__RECORDS SHOWN__.
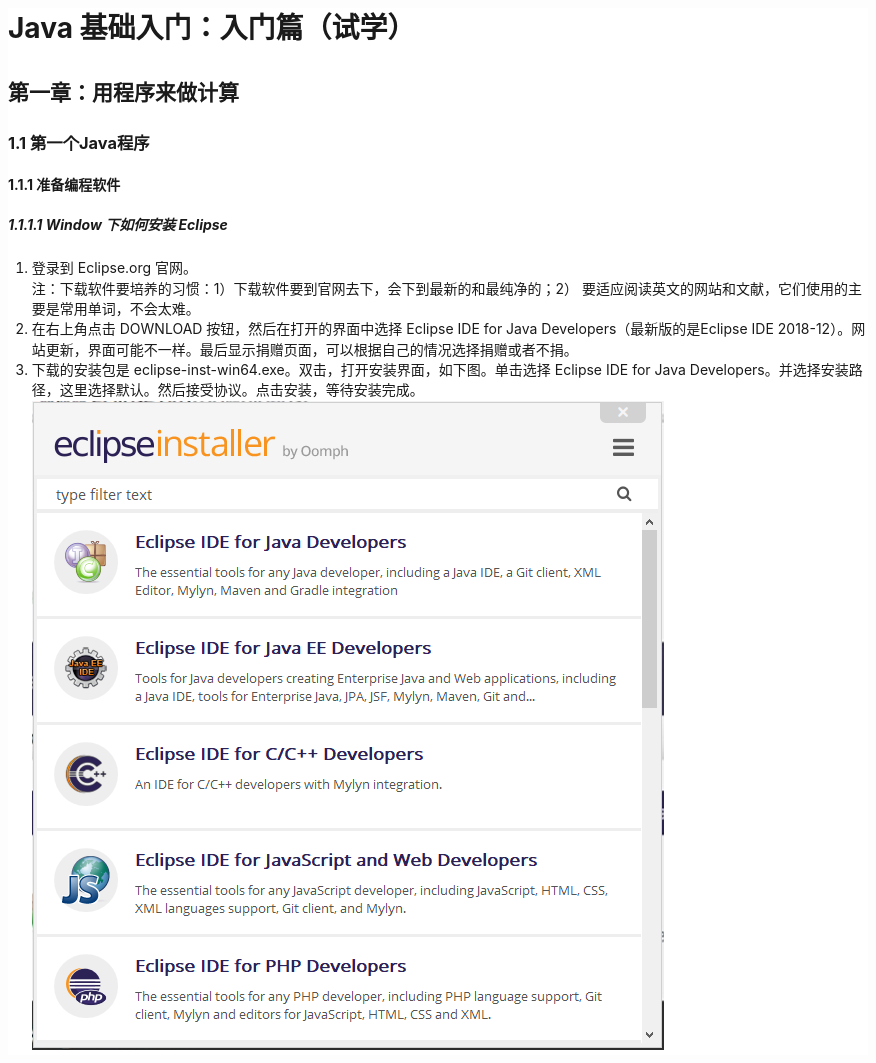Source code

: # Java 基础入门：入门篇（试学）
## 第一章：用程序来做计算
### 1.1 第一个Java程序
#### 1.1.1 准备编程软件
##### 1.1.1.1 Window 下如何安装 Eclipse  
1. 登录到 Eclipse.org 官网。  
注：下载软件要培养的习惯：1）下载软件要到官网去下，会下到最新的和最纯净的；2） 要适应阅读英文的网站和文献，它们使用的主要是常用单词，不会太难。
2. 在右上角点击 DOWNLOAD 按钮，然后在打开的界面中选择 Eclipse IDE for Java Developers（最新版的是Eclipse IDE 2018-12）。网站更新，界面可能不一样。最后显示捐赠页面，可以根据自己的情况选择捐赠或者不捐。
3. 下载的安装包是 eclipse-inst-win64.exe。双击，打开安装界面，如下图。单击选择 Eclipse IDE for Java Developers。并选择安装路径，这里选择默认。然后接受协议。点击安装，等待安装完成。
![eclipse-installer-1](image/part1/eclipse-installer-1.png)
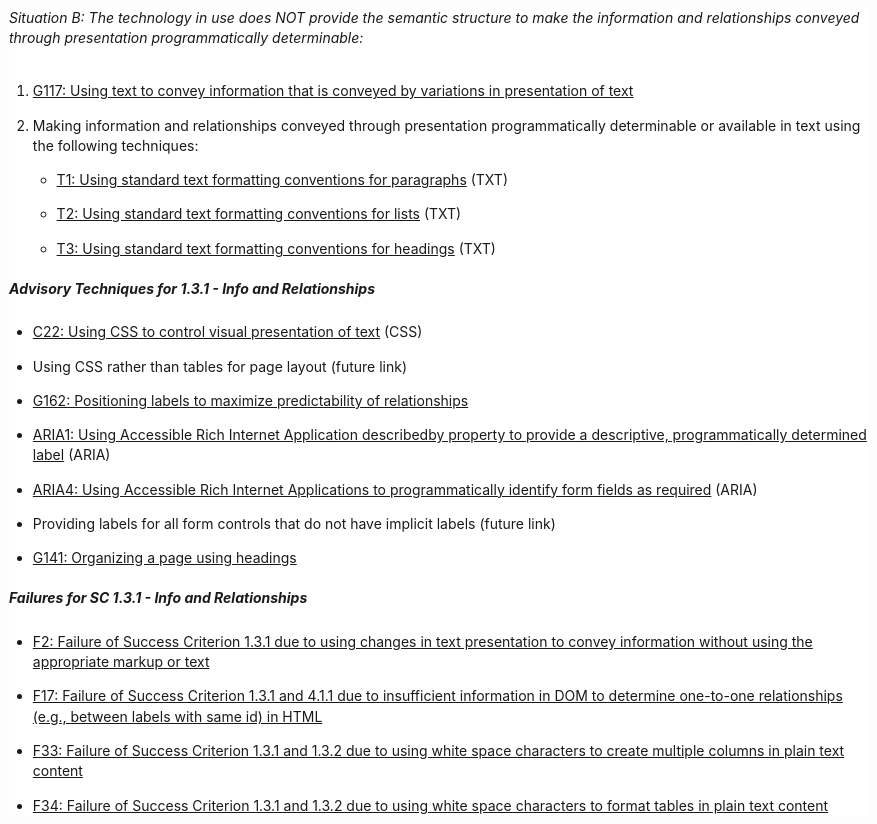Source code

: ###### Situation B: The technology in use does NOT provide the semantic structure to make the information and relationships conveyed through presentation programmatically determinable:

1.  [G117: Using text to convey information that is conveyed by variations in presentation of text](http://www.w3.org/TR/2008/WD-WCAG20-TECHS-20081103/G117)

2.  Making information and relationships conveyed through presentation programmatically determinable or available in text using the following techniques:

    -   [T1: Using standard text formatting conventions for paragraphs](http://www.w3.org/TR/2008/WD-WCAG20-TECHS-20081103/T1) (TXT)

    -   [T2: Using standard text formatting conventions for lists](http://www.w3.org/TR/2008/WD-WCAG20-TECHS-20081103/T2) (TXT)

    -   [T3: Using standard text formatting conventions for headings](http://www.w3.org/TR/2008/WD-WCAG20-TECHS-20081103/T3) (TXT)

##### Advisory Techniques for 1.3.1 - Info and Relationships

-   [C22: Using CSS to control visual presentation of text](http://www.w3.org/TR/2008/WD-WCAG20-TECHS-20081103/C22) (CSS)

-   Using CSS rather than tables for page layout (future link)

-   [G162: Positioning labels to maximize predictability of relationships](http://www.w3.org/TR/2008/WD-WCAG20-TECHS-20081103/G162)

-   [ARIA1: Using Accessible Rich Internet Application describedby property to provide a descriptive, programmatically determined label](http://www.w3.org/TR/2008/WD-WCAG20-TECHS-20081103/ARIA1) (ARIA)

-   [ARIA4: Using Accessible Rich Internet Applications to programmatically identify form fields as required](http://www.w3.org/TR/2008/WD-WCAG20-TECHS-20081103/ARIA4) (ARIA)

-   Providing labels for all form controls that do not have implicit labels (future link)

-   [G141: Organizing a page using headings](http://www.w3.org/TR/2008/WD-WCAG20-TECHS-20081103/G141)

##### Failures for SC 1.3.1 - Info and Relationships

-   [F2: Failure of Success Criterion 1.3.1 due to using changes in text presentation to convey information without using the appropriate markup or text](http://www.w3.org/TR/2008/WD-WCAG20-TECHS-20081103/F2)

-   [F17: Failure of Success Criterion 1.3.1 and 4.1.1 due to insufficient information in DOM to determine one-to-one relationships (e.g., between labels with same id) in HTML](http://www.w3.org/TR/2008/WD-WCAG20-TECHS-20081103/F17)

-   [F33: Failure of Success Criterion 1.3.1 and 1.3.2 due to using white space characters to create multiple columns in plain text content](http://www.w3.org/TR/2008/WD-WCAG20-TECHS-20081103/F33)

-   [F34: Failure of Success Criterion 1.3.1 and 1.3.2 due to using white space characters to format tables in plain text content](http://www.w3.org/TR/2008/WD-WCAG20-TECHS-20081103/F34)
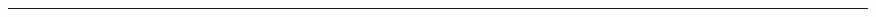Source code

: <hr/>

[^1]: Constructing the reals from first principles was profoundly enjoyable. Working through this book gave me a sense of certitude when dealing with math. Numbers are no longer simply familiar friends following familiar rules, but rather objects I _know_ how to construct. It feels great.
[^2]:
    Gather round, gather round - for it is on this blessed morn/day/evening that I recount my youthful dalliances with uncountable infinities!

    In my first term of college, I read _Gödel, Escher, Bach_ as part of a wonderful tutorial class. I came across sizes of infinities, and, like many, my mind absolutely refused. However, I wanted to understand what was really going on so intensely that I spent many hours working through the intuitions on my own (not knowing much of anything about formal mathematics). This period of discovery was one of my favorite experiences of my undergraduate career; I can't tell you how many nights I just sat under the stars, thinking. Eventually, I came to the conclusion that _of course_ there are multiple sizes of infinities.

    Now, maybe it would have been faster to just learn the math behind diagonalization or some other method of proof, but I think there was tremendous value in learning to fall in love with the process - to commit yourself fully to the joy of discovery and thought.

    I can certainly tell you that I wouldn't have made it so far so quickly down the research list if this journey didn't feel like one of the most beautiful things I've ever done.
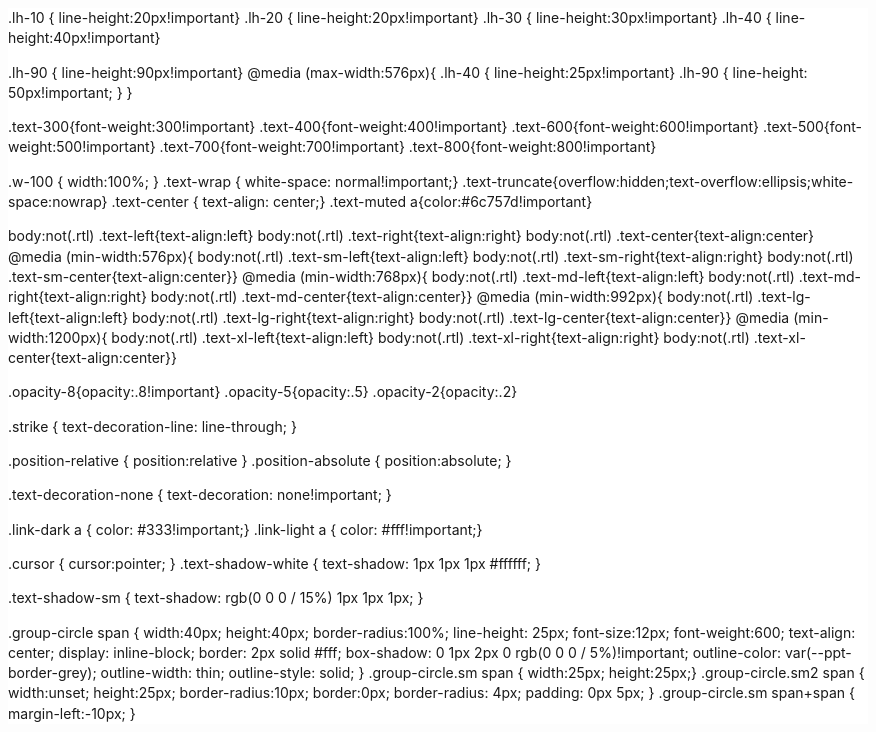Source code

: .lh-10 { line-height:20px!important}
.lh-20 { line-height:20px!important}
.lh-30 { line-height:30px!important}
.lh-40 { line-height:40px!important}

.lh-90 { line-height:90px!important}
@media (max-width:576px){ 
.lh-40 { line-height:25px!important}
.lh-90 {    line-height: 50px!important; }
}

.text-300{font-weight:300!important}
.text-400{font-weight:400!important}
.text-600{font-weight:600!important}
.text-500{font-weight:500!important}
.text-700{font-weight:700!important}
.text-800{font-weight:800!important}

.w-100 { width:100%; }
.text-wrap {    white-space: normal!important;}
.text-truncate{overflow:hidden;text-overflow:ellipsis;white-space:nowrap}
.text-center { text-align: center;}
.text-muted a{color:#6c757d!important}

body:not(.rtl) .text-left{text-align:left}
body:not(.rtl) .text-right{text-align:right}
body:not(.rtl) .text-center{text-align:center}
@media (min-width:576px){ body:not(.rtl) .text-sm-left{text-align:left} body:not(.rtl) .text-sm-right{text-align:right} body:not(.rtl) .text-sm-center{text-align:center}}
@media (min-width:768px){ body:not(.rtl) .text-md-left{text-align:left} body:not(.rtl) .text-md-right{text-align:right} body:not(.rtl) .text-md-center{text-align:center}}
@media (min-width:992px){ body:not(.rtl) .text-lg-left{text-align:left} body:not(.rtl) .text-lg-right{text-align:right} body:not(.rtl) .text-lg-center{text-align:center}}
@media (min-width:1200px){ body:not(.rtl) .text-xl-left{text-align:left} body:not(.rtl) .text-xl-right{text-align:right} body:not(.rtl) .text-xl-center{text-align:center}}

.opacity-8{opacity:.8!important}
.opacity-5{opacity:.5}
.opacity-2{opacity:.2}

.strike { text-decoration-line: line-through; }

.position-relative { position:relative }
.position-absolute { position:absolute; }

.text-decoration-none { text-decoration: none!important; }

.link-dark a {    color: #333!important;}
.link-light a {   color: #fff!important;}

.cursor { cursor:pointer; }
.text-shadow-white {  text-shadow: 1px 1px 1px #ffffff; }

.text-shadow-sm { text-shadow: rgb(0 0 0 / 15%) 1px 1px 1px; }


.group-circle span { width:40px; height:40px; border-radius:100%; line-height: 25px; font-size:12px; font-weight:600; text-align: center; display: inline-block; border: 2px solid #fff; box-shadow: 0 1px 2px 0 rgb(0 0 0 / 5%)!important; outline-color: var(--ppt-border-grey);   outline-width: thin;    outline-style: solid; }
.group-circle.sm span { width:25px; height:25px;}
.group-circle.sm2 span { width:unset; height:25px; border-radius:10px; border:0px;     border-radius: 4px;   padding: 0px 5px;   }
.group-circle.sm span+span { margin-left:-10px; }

__DIRECTIONS FOR THIS TASK__. Can you put the stretch from the line containing "text-shadow: rgb(0 0" through the last line of the entries into a numbered list, leaving out the blank lines?

__RESPONSE FOR THIS EXERCISE__.
1. .text-shadow-sm { text-shadow: rgb(0 0 0 / 15%) 1px 1px 1px; }
2. .group-circle span { width:40px; height:40px; border-radius:100%; line-height: 25px; font-size:12px; font-weight:600; text-align: center; display: inline-block; border: 2px solid #fff; box-shadow: 0 1px 2px 0 rgb(0 0 0 / 5%)!important; outline-color: var(--ppt-border-grey);   outline-width: thin;    outline-style: solid; }
3. .group-circle.sm span { width:25px; height:25px;}
4. .group-circle.sm2 span { width:unset; height:25px; border-radius:10px; border:0px;     border-radius: 4px;   padding: 0px 5px;   }
5. .group-circle.sm span+span { margin-left:-10px; }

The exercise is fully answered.